Thanks again all. It’s been a massive wake-up call, especially as I had no idea he’d only really be liable for around £150 per week child maintenance AND LondonBelongsToMe if that’s correct about not having to pay any if they have the child half the time... well, again a massive wake-up call.

AmotherEmma I do have some savings, but the industry I work in has had a bit of a demise so the salary I’m earning now is the same (in figures) as it was 10 years ago. i Did start retraining a few years ago but was made redundant so couldn’t afford the student fees... anyway, I’m sure a lot of people are in similar financial situations. Many of my friends in the same industry have no savings or property either. To be honest, I was relying on DP for security once we’d had a child - but clearly was being ridiculously naive.

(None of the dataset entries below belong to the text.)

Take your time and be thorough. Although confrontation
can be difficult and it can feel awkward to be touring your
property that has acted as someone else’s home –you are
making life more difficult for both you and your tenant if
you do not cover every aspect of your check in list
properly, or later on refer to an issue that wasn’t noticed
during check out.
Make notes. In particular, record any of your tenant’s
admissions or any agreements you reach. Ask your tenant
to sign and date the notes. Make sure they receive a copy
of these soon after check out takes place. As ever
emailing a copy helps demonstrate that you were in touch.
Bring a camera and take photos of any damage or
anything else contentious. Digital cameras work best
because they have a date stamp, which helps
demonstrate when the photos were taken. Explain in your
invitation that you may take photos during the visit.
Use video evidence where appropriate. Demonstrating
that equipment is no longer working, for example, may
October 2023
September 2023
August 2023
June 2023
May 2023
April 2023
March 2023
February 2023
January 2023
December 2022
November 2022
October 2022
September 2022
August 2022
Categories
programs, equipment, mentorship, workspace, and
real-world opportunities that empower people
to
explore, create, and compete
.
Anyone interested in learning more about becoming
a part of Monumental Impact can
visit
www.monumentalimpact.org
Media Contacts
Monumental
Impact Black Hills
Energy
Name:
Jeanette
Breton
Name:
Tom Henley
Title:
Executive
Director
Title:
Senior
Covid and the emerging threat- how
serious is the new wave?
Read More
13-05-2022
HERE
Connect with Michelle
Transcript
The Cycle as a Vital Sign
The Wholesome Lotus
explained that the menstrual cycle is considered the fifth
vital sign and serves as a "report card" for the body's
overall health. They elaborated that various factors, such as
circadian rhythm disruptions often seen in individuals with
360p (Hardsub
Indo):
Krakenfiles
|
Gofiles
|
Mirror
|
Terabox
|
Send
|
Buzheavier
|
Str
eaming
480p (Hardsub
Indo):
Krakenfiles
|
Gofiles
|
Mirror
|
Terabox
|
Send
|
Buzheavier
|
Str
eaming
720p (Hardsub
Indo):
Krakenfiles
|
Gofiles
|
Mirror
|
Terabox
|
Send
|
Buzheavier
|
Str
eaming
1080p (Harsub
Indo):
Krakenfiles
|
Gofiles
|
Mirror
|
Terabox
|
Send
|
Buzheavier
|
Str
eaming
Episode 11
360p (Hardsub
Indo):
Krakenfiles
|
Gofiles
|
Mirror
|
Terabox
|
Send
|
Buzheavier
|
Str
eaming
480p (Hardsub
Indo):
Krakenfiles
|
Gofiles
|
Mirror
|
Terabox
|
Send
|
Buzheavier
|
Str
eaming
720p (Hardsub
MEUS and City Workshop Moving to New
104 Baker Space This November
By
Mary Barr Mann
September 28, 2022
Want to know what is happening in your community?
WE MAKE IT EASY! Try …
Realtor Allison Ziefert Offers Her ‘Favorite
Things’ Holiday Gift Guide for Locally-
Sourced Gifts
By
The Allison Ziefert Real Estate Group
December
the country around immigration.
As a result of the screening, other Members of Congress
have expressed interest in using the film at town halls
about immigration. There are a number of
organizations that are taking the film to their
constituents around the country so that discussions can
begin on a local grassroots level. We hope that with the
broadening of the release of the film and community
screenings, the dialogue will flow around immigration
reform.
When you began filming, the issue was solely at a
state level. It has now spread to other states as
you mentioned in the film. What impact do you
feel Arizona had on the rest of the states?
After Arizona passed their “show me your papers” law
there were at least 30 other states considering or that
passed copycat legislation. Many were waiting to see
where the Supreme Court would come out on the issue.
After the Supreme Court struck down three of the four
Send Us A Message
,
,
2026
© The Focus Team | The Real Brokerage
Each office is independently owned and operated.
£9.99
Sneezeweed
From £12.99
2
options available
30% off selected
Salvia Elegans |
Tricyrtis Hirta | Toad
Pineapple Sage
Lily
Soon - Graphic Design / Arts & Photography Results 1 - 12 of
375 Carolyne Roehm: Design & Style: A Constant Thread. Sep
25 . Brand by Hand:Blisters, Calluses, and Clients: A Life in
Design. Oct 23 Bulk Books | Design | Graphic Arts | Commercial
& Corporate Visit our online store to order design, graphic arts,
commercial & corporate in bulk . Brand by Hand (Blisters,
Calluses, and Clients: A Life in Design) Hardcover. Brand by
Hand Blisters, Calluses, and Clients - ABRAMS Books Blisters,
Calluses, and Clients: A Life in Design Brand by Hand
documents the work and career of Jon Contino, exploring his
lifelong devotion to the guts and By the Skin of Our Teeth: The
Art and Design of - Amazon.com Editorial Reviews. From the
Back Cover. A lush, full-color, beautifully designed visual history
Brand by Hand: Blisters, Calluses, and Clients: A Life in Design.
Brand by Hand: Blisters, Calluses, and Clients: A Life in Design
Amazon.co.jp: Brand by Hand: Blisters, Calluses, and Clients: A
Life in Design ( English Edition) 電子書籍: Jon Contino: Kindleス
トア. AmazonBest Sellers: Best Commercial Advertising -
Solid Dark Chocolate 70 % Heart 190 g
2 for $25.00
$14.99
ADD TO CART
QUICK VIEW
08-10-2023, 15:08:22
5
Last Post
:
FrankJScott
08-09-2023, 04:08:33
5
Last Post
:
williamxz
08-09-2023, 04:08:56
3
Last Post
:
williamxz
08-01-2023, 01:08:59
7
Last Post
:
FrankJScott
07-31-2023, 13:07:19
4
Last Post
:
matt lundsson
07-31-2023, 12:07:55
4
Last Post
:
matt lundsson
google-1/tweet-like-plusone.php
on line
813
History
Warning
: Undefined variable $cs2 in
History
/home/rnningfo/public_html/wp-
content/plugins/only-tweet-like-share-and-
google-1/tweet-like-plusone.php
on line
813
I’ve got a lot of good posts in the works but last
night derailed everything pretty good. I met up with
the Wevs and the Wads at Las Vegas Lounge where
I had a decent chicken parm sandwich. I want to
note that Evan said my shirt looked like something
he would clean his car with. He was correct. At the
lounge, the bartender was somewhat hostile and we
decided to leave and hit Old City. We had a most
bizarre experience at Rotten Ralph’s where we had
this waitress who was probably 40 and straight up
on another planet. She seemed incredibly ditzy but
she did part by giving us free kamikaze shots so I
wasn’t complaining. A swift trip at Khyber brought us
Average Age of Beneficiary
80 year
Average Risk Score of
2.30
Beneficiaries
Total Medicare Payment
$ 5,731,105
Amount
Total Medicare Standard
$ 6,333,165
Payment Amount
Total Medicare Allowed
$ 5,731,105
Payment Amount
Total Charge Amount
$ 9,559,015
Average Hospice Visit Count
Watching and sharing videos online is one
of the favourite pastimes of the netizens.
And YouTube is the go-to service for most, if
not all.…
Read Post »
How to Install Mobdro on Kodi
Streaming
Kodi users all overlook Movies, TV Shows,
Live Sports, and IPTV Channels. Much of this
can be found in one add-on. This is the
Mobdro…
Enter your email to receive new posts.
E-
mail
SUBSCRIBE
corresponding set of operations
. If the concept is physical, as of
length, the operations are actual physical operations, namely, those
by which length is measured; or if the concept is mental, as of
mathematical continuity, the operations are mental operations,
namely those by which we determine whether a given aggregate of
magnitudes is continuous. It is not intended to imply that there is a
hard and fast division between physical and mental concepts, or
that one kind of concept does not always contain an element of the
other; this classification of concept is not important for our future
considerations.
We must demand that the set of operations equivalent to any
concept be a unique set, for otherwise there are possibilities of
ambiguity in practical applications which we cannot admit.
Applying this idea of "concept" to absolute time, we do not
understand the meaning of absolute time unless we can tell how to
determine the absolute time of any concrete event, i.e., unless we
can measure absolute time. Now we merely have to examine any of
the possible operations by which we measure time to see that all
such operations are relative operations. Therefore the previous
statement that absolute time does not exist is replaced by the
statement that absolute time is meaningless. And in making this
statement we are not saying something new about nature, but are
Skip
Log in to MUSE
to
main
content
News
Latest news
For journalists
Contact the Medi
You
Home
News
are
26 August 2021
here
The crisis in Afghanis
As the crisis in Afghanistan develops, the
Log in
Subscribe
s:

I didn’t mean to suggest I was the one paying all the childcare, rather that I resented going to work for not much more.

PhineyJ yeah all my friends’ partners help out with pick ups etc too. They are younger than DP though and work in a different industry. Not making excuses as I’m sure he could get away with it, just doesn’t want the hassle.

The issue now is not really whether I go back to work or not (still waiting to hear back from them), but how to equalise the status quo. Marriage seems the only way (in this country at least) - although as we met later in life and he already had lots of assets (I have some savings but no house) there’s talk of a pre-nup Hmm. That will be a whole other drama that is sure to cause major rows. I’m not against it in theory, and had even suggested it at some stage, but it’s clearly going to be messy.

Better situation than I’m in now, though, as yes - living somewhere decent with access to good schools and a good quality of life for my child is important to me. Vulpine totally get what you’re saying, I just don’t want to have to struggle like my mum did.

Also agree with you MrsSwift re advice to daughters. My mum told me the same and I ignored her thinking I was being all feminist and independent. Which I was for most of my life, just failed to earn the £££ to back it up.